O ser humano que espera não tem certeza, não fica seguro, não está satisfeito. Mas a esperança tem fundamento; não é uma ilusão e nem uma utopia; não é um sonho impossível e nem uma lembrança irrecuperável; não é só futuro, mas permanece, disfarçadamente, presente; não é uma morada, mas um sentimento sempre inédito. A esperança evita tropeçar no fracasso, no desânimo, na apatia e no silencioso desespero. Ela se acende à noite, vence na impotência; começa na limitação; é ousada na fragilidade.
A esperança é caminho e meta, posse e dom, destino e encontro, antecipação e cumprimento, expectativa e busca, risco e proteção, nó e liberdade.

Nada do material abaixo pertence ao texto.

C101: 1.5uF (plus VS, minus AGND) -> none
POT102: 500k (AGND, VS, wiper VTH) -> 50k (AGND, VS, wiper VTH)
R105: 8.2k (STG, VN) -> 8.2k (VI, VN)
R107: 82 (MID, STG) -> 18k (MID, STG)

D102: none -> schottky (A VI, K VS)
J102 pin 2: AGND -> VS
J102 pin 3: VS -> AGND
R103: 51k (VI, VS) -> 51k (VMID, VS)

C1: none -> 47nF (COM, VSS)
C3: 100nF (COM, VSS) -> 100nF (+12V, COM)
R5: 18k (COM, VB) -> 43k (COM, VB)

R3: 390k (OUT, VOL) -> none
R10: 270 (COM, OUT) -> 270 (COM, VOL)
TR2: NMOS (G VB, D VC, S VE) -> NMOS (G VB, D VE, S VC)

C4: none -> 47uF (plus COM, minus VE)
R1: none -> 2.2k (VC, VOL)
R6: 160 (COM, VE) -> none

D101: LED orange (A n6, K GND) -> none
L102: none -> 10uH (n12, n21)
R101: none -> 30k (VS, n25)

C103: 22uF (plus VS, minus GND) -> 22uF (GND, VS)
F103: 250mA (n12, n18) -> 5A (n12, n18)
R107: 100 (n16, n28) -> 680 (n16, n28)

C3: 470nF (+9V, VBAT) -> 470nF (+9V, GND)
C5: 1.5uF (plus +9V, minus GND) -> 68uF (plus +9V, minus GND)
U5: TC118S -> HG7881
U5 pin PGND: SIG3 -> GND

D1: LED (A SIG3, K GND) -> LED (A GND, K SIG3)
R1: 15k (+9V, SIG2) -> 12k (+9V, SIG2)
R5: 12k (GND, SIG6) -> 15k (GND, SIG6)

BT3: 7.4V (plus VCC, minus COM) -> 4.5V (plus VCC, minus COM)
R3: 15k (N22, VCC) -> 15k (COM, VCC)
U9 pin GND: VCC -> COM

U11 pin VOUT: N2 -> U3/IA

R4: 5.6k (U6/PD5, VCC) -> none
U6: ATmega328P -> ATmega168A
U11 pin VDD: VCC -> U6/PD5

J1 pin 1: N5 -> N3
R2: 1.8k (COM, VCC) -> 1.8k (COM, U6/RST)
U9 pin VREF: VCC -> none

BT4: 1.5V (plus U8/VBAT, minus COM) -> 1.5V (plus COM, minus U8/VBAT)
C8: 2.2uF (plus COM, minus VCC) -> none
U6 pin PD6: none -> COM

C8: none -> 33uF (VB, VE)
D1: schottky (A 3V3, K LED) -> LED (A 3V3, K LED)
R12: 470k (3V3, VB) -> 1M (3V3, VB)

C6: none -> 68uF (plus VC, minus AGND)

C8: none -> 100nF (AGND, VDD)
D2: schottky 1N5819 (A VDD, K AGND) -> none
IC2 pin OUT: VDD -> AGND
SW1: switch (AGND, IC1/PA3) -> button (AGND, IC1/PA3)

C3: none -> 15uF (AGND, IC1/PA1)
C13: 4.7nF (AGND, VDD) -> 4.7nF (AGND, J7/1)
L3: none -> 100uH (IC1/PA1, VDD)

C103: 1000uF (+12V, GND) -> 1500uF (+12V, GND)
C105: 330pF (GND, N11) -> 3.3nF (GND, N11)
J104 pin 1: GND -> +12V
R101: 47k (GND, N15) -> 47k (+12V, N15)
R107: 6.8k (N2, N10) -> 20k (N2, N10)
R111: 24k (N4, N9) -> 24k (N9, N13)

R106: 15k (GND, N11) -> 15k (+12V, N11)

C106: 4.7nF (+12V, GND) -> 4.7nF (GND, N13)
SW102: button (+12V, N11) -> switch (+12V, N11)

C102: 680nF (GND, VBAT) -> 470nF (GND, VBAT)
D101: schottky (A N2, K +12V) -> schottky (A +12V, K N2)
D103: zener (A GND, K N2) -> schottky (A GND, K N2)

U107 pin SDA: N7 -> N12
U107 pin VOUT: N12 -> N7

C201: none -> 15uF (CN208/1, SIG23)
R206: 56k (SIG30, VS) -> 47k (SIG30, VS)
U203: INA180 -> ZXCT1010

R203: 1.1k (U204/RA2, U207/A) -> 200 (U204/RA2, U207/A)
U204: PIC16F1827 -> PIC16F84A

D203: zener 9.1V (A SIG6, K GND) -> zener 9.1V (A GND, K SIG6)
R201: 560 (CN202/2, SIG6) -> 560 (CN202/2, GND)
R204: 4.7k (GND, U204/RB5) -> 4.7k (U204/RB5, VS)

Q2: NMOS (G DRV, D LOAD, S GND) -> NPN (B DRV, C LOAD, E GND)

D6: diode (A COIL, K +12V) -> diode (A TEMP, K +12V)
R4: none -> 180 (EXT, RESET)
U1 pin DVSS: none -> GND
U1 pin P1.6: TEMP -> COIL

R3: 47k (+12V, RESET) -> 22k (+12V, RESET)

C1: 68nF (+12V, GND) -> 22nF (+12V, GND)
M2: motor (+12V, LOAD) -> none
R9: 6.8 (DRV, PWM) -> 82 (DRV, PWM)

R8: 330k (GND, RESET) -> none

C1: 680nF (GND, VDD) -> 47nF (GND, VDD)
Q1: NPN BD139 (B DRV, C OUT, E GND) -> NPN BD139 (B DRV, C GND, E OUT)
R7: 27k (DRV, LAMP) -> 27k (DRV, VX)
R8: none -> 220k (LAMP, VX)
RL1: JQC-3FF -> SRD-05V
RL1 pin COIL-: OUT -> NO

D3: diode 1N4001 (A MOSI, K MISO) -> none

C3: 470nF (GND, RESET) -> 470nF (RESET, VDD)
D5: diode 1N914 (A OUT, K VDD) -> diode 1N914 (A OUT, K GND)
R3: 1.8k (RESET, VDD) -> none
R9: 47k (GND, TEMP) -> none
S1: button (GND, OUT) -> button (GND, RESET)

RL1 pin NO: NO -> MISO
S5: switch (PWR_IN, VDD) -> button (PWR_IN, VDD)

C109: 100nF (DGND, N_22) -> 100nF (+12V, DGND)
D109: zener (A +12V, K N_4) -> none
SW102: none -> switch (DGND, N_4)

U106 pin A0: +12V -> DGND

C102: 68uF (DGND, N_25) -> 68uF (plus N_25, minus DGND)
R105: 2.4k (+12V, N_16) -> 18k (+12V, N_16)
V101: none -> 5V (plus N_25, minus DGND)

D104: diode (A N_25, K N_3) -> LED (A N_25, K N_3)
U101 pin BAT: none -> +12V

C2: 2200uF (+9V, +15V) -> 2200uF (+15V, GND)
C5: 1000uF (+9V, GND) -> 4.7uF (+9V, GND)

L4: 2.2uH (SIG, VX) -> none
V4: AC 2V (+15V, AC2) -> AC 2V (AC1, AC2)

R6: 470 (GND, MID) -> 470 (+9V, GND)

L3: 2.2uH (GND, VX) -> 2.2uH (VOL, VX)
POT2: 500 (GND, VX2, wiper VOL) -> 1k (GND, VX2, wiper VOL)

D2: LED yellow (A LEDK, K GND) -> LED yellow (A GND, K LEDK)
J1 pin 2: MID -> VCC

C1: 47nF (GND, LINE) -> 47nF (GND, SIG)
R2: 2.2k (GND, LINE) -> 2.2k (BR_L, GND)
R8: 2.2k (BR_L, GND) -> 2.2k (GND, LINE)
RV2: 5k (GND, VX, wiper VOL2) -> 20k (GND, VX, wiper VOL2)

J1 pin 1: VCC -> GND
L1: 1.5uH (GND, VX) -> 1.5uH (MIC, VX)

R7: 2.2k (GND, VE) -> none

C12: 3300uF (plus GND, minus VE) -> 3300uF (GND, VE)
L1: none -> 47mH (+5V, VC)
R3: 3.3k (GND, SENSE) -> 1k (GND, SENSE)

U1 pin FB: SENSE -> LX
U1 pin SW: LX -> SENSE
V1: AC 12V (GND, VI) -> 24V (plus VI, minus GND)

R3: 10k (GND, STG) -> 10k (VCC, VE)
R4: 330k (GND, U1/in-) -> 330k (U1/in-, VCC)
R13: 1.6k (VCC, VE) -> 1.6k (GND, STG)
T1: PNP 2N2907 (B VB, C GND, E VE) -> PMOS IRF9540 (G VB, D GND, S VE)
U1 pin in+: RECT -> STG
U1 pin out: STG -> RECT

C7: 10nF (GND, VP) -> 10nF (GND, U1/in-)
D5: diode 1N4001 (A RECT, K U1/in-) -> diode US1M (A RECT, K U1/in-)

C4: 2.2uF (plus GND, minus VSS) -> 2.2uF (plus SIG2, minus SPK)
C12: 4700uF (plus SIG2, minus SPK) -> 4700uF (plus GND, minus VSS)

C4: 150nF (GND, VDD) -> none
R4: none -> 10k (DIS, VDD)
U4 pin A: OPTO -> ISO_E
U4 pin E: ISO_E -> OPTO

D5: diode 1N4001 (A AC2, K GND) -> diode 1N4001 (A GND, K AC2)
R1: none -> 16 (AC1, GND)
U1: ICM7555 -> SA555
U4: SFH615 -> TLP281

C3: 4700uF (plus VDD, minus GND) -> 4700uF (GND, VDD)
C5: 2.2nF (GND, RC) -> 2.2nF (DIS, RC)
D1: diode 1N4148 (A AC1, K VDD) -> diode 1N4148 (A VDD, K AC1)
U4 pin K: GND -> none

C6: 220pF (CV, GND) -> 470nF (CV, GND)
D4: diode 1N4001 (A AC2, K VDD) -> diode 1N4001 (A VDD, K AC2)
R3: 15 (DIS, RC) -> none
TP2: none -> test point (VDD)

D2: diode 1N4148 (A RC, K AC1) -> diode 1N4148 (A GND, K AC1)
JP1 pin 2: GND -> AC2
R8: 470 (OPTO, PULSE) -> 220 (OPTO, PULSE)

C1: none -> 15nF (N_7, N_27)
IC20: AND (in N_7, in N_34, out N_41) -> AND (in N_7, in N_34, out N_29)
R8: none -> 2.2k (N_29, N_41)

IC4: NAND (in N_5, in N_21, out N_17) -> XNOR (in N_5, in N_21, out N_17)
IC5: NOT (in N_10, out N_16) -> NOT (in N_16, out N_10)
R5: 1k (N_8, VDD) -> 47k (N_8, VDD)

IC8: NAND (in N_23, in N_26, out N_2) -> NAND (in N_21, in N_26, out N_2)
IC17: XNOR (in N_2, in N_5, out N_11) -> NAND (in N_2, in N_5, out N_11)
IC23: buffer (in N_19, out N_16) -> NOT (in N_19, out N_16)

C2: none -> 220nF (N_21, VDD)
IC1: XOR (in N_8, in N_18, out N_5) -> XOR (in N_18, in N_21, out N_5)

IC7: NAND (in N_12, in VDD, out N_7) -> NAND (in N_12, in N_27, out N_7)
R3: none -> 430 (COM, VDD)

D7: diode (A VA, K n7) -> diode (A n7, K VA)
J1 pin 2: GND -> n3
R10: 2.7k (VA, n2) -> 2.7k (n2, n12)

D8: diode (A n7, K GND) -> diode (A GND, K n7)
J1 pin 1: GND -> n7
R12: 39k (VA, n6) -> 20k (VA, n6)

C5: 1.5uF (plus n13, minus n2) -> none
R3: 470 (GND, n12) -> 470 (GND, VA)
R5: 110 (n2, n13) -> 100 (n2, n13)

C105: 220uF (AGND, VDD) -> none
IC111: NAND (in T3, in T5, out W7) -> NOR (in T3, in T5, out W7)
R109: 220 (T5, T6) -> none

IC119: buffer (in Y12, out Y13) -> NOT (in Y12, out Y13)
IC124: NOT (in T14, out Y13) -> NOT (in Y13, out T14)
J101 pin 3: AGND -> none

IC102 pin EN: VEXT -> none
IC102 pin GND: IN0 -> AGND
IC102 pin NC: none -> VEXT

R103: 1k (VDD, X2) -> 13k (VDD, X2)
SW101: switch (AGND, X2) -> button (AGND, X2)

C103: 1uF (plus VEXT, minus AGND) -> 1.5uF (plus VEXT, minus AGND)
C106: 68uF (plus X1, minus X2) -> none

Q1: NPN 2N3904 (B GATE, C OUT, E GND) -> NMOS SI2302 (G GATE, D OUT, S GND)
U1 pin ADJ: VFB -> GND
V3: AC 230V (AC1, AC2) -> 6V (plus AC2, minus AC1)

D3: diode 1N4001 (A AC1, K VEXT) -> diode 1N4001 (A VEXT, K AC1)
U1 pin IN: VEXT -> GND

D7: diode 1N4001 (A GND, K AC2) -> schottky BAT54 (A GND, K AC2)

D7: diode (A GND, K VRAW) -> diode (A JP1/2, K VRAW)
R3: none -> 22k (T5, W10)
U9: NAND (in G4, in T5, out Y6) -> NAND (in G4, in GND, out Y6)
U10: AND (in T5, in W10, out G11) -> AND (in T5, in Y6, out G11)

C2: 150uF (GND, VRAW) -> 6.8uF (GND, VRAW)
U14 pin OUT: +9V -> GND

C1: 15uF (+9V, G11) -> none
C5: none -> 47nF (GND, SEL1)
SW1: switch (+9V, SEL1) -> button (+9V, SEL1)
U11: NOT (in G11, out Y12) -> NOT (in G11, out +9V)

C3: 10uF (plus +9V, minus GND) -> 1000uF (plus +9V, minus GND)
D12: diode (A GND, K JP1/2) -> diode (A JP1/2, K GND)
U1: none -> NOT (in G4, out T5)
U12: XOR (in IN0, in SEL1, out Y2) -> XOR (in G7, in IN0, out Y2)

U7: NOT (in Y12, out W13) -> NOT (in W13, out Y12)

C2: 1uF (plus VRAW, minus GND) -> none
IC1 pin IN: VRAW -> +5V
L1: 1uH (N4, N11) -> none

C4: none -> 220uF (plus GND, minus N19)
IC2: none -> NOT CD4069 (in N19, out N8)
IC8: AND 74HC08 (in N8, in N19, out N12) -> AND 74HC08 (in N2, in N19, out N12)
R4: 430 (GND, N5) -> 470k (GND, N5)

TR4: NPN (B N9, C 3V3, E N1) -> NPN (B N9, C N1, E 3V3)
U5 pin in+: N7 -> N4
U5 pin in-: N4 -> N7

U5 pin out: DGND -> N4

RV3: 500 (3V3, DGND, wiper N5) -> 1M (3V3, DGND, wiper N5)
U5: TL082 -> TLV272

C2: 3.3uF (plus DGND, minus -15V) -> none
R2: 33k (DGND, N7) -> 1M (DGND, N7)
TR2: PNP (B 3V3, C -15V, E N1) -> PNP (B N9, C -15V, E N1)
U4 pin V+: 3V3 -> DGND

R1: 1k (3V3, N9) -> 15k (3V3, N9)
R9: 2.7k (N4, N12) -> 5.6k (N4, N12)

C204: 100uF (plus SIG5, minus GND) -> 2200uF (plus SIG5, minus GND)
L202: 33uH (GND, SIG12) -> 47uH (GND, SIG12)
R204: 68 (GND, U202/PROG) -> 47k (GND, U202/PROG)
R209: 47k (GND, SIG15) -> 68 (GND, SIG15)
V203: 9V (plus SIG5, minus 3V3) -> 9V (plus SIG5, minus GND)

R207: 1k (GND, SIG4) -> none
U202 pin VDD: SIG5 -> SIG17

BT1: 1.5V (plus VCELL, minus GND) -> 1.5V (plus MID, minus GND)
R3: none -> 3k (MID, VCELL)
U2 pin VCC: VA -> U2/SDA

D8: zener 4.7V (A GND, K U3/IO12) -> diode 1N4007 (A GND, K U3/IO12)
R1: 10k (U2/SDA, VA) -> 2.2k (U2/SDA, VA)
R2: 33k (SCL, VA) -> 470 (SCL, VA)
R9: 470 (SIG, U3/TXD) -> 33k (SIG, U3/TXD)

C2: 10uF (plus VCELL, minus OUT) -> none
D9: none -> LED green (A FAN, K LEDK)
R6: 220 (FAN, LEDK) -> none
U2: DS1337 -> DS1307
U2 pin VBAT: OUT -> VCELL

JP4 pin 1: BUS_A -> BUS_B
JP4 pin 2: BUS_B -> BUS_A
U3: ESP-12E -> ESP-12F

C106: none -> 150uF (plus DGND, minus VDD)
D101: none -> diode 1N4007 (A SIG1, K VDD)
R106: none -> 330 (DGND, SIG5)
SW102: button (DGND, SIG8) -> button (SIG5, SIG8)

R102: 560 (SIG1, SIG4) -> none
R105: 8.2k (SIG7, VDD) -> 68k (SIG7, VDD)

A esperança é certa, mas não dá “garantias”.
“O coração do cristão é inquieto, está sempre em busca, em espera: esta é a esperança... porque a esperança é aquela que faz caminhar, faz abrir estradas...” (Massimo Cacciari)

O ser humano-esperança é o peregrino que caminha, é o artífice que tece o existir.
Esperança é força prospectiva que suscita passos para a gênese da nova humanidade. Esperança é o ser humano nômade. Des-loca-se. Des-dobra-se. Inventa-se. Deixa de ser o que era para chegar a ser o que ainda não é. Na noite ela se acende; na impotência, ela vence; na finitude, ela impele a caminhar.
A esperança é brasa, é pés, é caminho, é narrativa, é assombro, é antecipação.
Não há esperança na solidão das próprias seguranças e das próprias expectativas. A esperança se realiza no encontro, que impele a sair, a caminhar, a ir ao encontro, narrar aos outros o fogo que se acendeu por dentro. A esperança é o canto que empresta coragem frente os corredores escuros da história.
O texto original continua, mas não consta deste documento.